Koncern zaznaczył również, że w krótkich okresach marże rafineryjne i petrochemiczne będą pod wpływem wahań cen ropy naftowej (wzrosty będą obniżać marże, a spadki poprawiać.

PKN Orlen zakłada również wzrost cen ropy w porównaniu do średniej z 2020 r. głównie w efekcie prognozowanego silnego wzrostu popytu na paliwa w II połowie 2021 r. (program szczepień na COVID-19).

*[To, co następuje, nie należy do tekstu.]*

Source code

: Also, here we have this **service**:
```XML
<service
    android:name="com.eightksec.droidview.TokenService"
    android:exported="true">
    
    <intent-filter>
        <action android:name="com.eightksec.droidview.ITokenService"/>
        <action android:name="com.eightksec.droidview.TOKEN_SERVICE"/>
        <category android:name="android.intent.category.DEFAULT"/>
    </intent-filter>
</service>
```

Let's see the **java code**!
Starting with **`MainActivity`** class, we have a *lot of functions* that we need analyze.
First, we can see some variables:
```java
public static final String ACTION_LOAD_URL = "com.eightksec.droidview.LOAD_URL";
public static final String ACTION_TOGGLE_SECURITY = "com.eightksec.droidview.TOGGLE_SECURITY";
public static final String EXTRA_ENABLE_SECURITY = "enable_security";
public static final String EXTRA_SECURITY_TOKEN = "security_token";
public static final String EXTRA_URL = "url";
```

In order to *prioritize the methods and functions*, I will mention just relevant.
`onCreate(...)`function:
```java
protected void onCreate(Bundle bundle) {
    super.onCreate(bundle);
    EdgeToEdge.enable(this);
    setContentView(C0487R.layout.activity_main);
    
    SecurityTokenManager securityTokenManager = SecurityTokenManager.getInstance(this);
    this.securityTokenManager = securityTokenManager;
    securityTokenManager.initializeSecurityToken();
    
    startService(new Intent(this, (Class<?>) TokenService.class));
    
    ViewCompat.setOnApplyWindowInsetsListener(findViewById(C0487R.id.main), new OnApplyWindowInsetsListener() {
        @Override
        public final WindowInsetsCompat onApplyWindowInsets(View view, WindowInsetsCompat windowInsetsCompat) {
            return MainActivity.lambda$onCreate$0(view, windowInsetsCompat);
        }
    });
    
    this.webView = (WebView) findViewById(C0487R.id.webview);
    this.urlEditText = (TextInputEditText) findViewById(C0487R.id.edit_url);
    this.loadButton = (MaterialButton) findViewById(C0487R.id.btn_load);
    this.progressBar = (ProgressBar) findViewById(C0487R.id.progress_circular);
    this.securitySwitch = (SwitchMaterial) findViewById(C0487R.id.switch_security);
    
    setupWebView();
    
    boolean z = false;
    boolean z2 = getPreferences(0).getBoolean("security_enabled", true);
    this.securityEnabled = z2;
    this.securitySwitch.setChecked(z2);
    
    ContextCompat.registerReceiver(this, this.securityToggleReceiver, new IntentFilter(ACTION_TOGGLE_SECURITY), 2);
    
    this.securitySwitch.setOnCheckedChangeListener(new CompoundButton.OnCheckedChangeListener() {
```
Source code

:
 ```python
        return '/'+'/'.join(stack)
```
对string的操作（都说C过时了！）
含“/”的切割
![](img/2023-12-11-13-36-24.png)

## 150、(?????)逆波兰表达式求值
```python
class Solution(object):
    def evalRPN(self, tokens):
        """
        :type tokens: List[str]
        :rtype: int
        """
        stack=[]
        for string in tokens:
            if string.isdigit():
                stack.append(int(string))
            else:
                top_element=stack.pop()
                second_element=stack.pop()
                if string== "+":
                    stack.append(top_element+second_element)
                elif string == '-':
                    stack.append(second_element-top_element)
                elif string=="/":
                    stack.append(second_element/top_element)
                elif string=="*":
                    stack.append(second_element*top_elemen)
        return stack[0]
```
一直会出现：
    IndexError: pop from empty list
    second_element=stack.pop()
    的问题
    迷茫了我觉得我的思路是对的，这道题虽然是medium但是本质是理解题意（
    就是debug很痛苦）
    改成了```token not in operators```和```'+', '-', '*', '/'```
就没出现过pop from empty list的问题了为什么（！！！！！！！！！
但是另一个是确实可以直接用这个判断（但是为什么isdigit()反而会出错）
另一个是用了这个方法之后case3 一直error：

"W okresie marzec-sierpień prognozowany jest rekordowy wzrost globalnego popytu na ropę o ponad 5 mbd, niemożliwy bez redukcji wydobycia Arabii Saudyjskiej o 2 mbd, czego oczekiwano przy cenie ropy 65 USD/bbl. Decyzja Arabii Saudyjskiej o utrzymaniu jednostronnego cięcia wydobycia zaskoczyła rynki i podniosła benchmark do 70 USD/bbl, co doprowadziło do korekty w górę prognoz cen ropy z 60 USD/b do 66 USD/b w 2021 r. Trzecia fala pandemii i restrykcyjne ograniczenia aktywności gospodarczej powstrzymały jednak wzrosty i w drugiej połowie marca cena ropy spadła" - czytamy dalej.

Grupa PKN Orlen zarządza sześcioma rafineriami w Polsce, Czechach i na Litwie, prowadzi też działalność wydobywczą w Polsce i w Kanadzie. Jej skonsolidowane przychody ze sprzedaży sięgnęły 86,2 mld zł w 2020 r. Spółka jest notowana na GPW od 1999 r.